Directions for this task
Please restate, word for word, the lines below that begin at the one with "#255, start: Jul 9 -> Jul 10" and end at the one with "#288, owner: François Marchand -> none". Leave out all other lines.

Items listed in a dataset:
------------------------------------------------------------
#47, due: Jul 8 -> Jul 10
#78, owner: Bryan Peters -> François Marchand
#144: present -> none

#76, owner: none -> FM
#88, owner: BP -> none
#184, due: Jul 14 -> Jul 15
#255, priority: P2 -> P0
------------------------------------------------------------
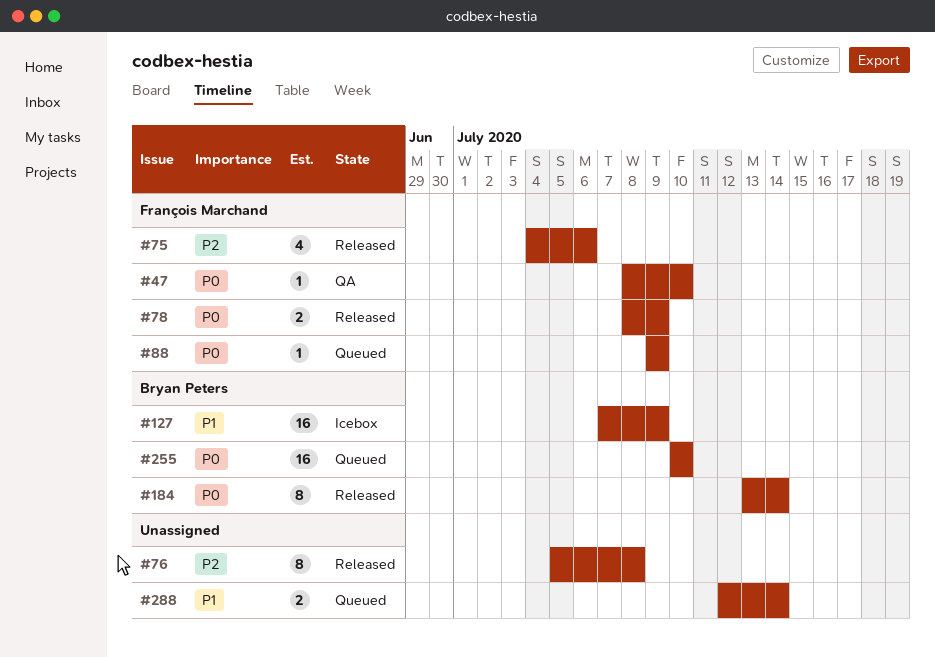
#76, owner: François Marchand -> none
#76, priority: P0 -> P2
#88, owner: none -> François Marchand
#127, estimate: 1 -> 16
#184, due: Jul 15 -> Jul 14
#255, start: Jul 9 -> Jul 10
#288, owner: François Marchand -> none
------------------------------------------------------------
Expected answer
#255, start: Jul 9 -> Jul 10
#288, owner: François Marchand -> none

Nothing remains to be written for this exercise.